**Task statement**
Your response should consist of the entire listing, transcribed exactly, with every image left out.

**Extracted entries**
++++++++++

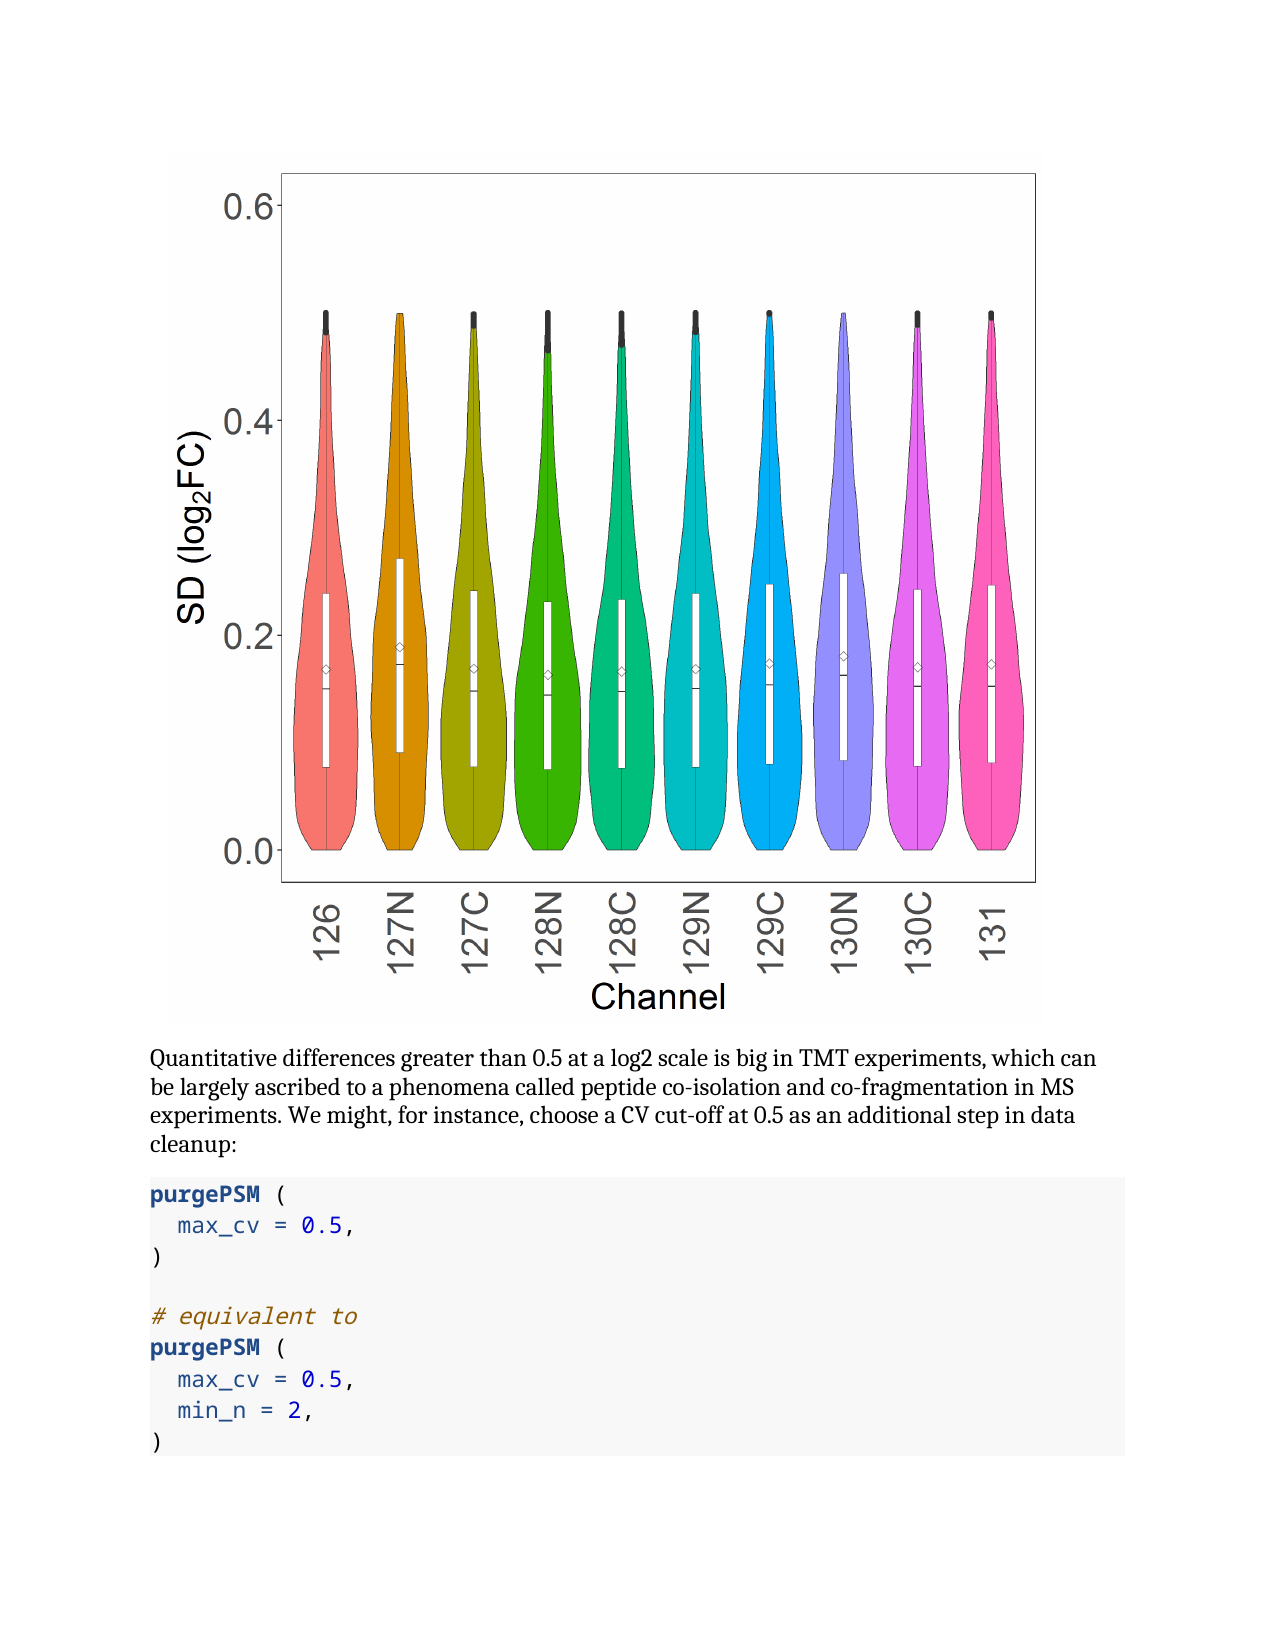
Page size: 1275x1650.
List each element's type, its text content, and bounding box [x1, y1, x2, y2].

text Quantitative differences greater than 0.5 at a log2 scale is big in TMT experiments, which can be largely ascribed to a phenomena called peptide co-isolation and co-fragmentation in MS experiments. We might, for instance, choose a CV cut-off at 0.5 as an additional step in data cleanup: [150, 1044, 1125, 1159]
picture [168, 150, 1044, 1025]
text purgePSM ( max_cv = 0.5, ) # equivalent to purgePSM ( max_cv = 0.5, min_n = 2, ) [150, 1177, 1125, 1456]
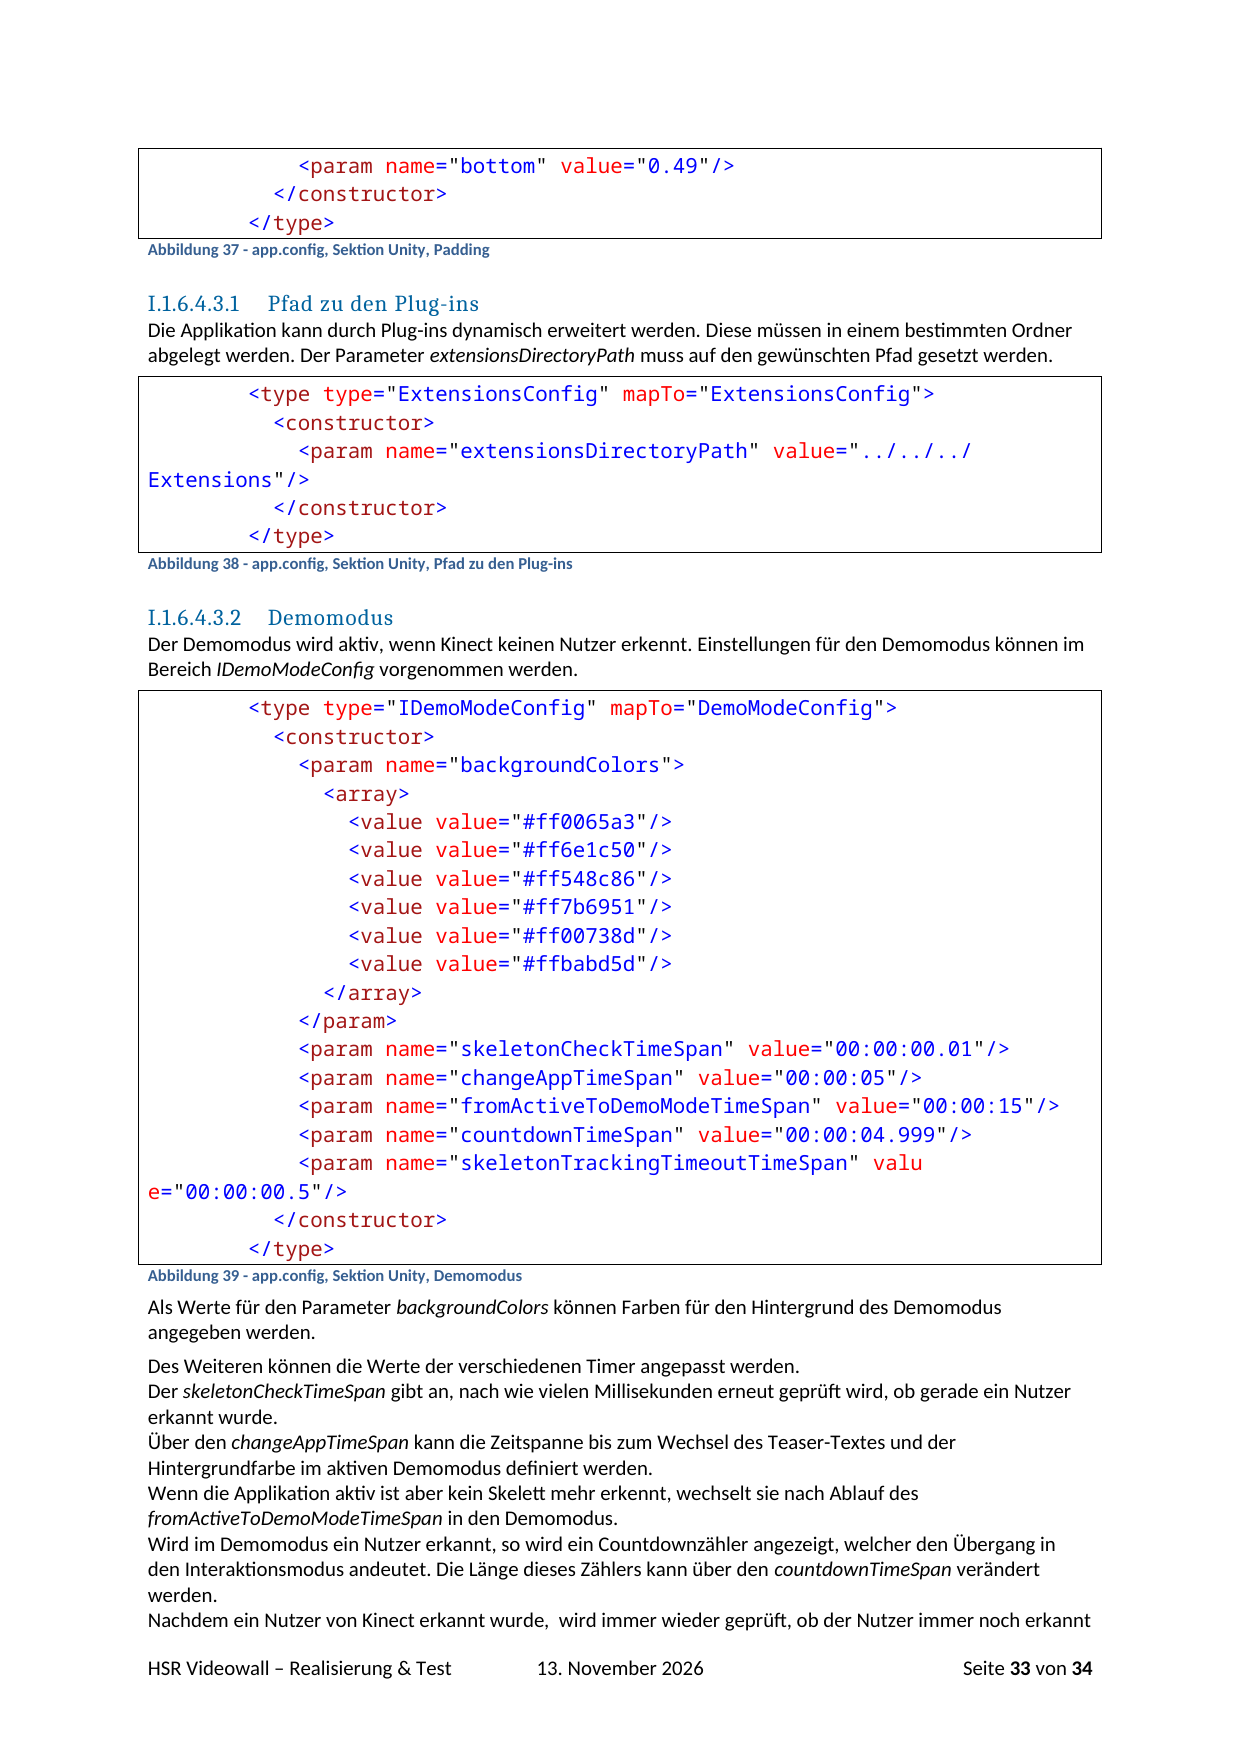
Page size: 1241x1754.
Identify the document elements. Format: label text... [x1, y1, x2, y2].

subtitle Demomodus [148, 605, 1093, 631]
text Die Applikation kann durch Plug-ins dynamisch erweitert werden. Diese müssen in einem bestimmten Ordner abgelegt werden. Der Parameter extensionsDirectoryPath muss auf den gewünschten Pfad gesetzt werden. [148, 317, 1093, 368]
text Abbildung 40 - app.config, Sektion Unity, Demomodus [148, 1265, 1093, 1286]
text Abbildung 38 - app.config, Sektion Unity, Padding [148, 239, 1093, 259]
text <param name="changeAppTimeSpan" value="00:00:05"/> [148, 1063, 1093, 1091]
text <constructor> [148, 408, 1093, 436]
text <constructor> [148, 722, 1093, 750]
text <value value="#ff6e1c50"/> [148, 836, 1093, 864]
text <param name="backgroundColors"> [148, 750, 1093, 779]
text <value value="#ffbabd5d"/> [148, 949, 1093, 978]
text </type> [139, 204, 1101, 238]
subtitle Pfad zu den Plug-ins [148, 291, 1093, 317]
text Der Demomodus wird aktiv, wenn Kinect keinen Nutzer erkennt. Einstellungen für den Demomodus können im Bereich IDemoModeConfig vorgenommen werden. [148, 631, 1093, 682]
text <param name="countdownTimeSpan" value="00:00:04.999"/> [148, 1120, 1093, 1148]
text <array> [148, 779, 1093, 807]
text <value value="#ff548c86"/> [148, 864, 1093, 892]
text Abbildung 39 - app.config, Sektion Unity, Pfad zu den Plug-ins [148, 553, 1093, 573]
text </constructor> [148, 493, 1093, 518]
text <param name="skeletonCheckTimeSpan" value="00:00:00.01"/> [148, 1034, 1093, 1063]
text Als Werte für den Parameter backgroundColors können Farben für den Hintergrund des Demomodus angegeben werden. [148, 1294, 1093, 1345]
text <value value="#ff0065a3"/> [148, 807, 1093, 836]
text <param name="skeletonTrackingTimeoutTimeSpan" value="00:00:00.5"/> [148, 1148, 1093, 1205]
text <type type="ExtensionsConfig" mapTo="ExtensionsConfig"> [139, 377, 1101, 408]
text </constructor> [148, 1205, 1093, 1231]
text <param name="fromActiveToDemoModeTimeSpan" value="00:00:15"/> [148, 1091, 1093, 1120]
text <value value="#ff7b6951"/> [148, 892, 1093, 921]
text </param> [148, 1006, 1093, 1034]
text </constructor> [148, 179, 1093, 204]
text <param name="bottom" value="0.49"/> [139, 149, 1101, 179]
text <param name="extensionsDirectoryPath" value="../../../Extensions"/> [148, 436, 1093, 493]
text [148, 1353, 1093, 1633]
text </array> [148, 978, 1093, 1006]
text </type> [139, 1231, 1101, 1264]
text <type type="IDemoModeConfig" mapTo="DemoModeConfig"> [139, 691, 1101, 722]
text <value value="#ff00738d"/> [148, 921, 1093, 949]
text </type> [139, 518, 1101, 552]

++++++++++

**Response**
Page size: 1275x1650.
List each element's type, its text content, and bounding box [x1, y1, x2, y2].

text Quantitative differences greater than 0.5 at a log2 scale is big in TMT experiments, which can be largely ascribed to a phenomena called peptide co-isolation and co-fragmentation in MS experiments. We might, for instance, choose a CV cut-off at 0.5 as an additional step in data cleanup: [150, 1044, 1125, 1159]
picture [168, 150, 1044, 1025]
text purgePSM ( max_cv = 0.5, ) # equivalent to purgePSM ( max_cv = 0.5, min_n = 2, ) [150, 1177, 1125, 1456]
Page size: 1241x1754.
Identify the document elements. Format: label text... [x1, y1, x2, y2].

subtitle Demomodus [148, 605, 1093, 631]
text Die Applikation kann durch Plug-ins dynamisch erweitert werden. Diese müssen in einem bestimmten Ordner abgelegt werden. Der Parameter extensionsDirectoryPath muss auf den gewünschten Pfad gesetzt werden. [148, 317, 1093, 368]
text Abbildung 40 - app.config, Sektion Unity, Demomodus [148, 1265, 1093, 1286]
text Abbildung 38 - app.config, Sektion Unity, Padding [148, 239, 1093, 259]
text <param name="changeAppTimeSpan" value="00:00:05"/> [148, 1063, 1093, 1091]
text <constructor> [148, 408, 1093, 436]
text <constructor> [148, 722, 1093, 750]
text <value value="#ff6e1c50"/> [148, 836, 1093, 864]
text <param name="backgroundColors"> [148, 750, 1093, 779]
text <value value="#ffbabd5d"/> [148, 949, 1093, 978]
text </type> [139, 204, 1101, 238]
subtitle Pfad zu den Plug-ins [148, 291, 1093, 317]
text Der Demomodus wird aktiv, wenn Kinect keinen Nutzer erkennt. Einstellungen für den Demomodus können im Bereich IDemoModeConfig vorgenommen werden. [148, 631, 1093, 682]
text <param name="countdownTimeSpan" value="00:00:04.999"/> [148, 1120, 1093, 1148]
text <array> [148, 779, 1093, 807]
text <value value="#ff548c86"/> [148, 864, 1093, 892]
text Abbildung 39 - app.config, Sektion Unity, Pfad zu den Plug-ins [148, 553, 1093, 573]
text </constructor> [148, 493, 1093, 518]
text <param name="skeletonCheckTimeSpan" value="00:00:00.01"/> [148, 1034, 1093, 1063]
text Als Werte für den Parameter backgroundColors können Farben für den Hintergrund des Demomodus angegeben werden. [148, 1294, 1093, 1345]
text <value value="#ff0065a3"/> [148, 807, 1093, 836]
text <param name="skeletonTrackingTimeoutTimeSpan" value="00:00:00.5"/> [148, 1148, 1093, 1205]
text <type type="ExtensionsConfig" mapTo="ExtensionsConfig"> [139, 377, 1101, 408]
text </constructor> [148, 1205, 1093, 1231]
text <param name="fromActiveToDemoModeTimeSpan" value="00:00:15"/> [148, 1091, 1093, 1120]
text <value value="#ff7b6951"/> [148, 892, 1093, 921]
text </param> [148, 1006, 1093, 1034]
text </constructor> [148, 179, 1093, 204]
text <param name="bottom" value="0.49"/> [139, 149, 1101, 179]
text <param name="extensionsDirectoryPath" value="../../../Extensions"/> [148, 436, 1093, 493]
text [148, 1353, 1093, 1633]
text </array> [148, 978, 1093, 1006]
text </type> [139, 1231, 1101, 1264]
text <type type="IDemoModeConfig" mapTo="DemoModeConfig"> [139, 691, 1101, 722]
text <value value="#ff00738d"/> [148, 921, 1093, 949]
text </type> [139, 518, 1101, 552]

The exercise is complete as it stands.